**What is needed:** Return all lines from the listing below in which the string "VARCHAR" occurs.
---+---
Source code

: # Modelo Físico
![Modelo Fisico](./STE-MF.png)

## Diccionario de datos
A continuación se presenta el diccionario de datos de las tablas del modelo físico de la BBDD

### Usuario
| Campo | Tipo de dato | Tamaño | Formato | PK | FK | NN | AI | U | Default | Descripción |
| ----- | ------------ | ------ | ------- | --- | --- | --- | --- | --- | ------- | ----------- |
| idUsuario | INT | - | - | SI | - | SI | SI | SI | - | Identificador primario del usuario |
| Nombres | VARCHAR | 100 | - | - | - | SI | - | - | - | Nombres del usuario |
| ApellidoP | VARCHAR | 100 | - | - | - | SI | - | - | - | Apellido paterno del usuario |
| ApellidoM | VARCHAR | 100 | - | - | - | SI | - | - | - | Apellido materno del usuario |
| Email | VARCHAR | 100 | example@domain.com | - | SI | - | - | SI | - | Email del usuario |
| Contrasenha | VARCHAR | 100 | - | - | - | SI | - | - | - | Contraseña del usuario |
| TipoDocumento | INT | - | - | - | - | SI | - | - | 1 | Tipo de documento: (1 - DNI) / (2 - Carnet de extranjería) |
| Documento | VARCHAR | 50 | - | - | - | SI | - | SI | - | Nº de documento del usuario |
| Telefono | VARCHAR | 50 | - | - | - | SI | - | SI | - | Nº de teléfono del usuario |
---+---
**Output below:**
| Nombres | VARCHAR | 100 | - | - | - | SI | - | - | - | Nombres del usuario |
| ApellidoP | VARCHAR | 100 | - | - | - | SI | - | - | - | Apellido paterno del usuario |
| ApellidoM | VARCHAR | 100 | - | - | - | SI | - | - | - | Apellido materno del usuario |
| Email | VARCHAR | 100 | example@domain.com | - | SI | - | - | SI | - | Email del usuario |
| Contrasenha | VARCHAR | 100 | - | - | - | SI | - | - | - | Contraseña del usuario |
| Documento | VARCHAR | 50 | - | - | - | SI | - | SI | - | Nº de documento del usuario |
| Telefono | VARCHAR | 50 | - | - | - | SI | - | SI | - | Nº de teléfono del usuario |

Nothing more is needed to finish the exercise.